March 17, 2015
Women’s Rights in the 21st Century: Fifteen Years After UN Security Council Resolution 1325 on Women, Peace, and Security.
In 2000, the United Nations Security Council adopted Resolution 1325, a landmark framework that would shape the global understanding of the roles of women in conflict situations and peace-building processes. Acknowledging the changing nature of warfare, in which civilian casualties have grown exponentially and gender-based violence has become a weapon of war, and recognizing the critical role of women in creating sustainable peace, the Resolution called on member states to take measures to increase participation of women in peace-building processes and to protect women from gender-based violence. Dozens of countries have developed National Action Plans to implement the Resolution and several further Security Council Resolutions have been adopted to reinforce the norms codified in the Resolution. In 2015, the women, peace, and security agenda is being reevaluate by the UN Security Council.
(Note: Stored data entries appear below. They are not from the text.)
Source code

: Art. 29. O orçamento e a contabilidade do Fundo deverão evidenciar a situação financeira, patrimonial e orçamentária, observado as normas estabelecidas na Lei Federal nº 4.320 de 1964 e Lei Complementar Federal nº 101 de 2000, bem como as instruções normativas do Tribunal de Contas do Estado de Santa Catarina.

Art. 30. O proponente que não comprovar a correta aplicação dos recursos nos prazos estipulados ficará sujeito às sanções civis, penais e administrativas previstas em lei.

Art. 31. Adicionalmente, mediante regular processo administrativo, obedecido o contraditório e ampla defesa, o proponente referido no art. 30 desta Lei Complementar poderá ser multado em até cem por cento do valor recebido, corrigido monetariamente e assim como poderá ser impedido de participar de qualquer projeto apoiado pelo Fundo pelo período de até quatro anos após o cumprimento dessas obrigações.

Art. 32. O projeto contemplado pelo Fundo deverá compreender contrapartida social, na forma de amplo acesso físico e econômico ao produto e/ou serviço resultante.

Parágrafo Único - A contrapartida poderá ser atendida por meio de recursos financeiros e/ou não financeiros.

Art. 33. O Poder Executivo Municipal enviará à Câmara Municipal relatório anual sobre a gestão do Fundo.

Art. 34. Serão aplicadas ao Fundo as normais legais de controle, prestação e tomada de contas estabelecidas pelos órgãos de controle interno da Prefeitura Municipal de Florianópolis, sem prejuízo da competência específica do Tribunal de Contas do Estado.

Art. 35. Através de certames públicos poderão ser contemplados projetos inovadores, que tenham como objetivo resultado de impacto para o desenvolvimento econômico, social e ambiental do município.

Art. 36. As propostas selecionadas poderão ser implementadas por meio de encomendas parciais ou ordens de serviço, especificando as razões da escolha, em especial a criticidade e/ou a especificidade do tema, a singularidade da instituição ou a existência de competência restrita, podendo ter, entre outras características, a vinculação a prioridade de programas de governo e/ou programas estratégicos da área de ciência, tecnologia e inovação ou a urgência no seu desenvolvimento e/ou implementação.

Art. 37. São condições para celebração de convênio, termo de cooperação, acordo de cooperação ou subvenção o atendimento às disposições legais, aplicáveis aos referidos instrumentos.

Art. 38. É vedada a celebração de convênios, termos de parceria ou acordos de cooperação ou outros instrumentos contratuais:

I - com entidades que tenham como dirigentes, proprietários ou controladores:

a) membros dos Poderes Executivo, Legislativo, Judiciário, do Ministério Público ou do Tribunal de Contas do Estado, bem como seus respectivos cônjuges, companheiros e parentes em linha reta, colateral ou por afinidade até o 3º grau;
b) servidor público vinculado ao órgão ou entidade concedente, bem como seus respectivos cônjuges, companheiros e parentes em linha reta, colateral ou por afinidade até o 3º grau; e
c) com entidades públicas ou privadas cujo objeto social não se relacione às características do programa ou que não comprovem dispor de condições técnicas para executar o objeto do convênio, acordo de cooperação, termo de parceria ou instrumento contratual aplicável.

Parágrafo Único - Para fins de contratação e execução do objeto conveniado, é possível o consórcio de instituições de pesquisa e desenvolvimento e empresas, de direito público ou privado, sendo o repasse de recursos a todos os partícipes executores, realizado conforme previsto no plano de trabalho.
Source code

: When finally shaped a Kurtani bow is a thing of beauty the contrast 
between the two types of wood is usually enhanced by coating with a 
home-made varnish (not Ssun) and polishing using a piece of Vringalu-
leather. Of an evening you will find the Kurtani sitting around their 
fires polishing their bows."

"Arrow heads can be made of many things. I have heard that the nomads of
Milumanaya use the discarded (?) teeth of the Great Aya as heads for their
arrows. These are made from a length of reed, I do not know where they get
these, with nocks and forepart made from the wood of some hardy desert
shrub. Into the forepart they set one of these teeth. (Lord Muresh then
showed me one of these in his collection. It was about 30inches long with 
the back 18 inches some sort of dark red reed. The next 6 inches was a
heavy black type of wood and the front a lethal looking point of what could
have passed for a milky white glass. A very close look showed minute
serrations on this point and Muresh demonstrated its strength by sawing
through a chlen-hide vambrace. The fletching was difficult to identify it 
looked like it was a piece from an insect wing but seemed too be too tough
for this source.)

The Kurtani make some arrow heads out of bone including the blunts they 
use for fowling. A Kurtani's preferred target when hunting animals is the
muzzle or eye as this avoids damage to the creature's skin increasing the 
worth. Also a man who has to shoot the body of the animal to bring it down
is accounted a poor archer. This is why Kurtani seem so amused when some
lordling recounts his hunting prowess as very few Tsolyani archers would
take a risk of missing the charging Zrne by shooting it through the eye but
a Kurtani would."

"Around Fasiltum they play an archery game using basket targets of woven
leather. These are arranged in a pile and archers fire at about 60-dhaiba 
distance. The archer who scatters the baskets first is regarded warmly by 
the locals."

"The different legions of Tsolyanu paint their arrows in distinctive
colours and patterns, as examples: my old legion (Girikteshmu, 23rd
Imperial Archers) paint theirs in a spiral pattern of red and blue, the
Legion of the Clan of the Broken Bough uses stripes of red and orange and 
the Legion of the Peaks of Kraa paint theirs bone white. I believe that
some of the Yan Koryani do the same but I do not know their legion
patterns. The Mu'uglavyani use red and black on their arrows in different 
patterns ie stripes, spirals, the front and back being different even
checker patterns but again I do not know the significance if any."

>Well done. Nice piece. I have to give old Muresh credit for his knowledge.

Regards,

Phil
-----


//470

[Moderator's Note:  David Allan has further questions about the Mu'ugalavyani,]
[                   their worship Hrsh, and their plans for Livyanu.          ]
To close the gap between the promise of Resolution 1325 and its implementation, 10 Nobel Peace Prize Laureates, including Jody Williams, commissioned Jared Genser and other partners to prepare and submit a report to the UN Security Council evaluating the impact of the Resolution 1325 and recommending how its implementation can be addressed. In anticipation of the the report that is to be submitted in late March, Jody Williams and Jared Genser will join the Human Rights Initiative to preview its findings and its implications, and to discuss women's rights in the 21st century.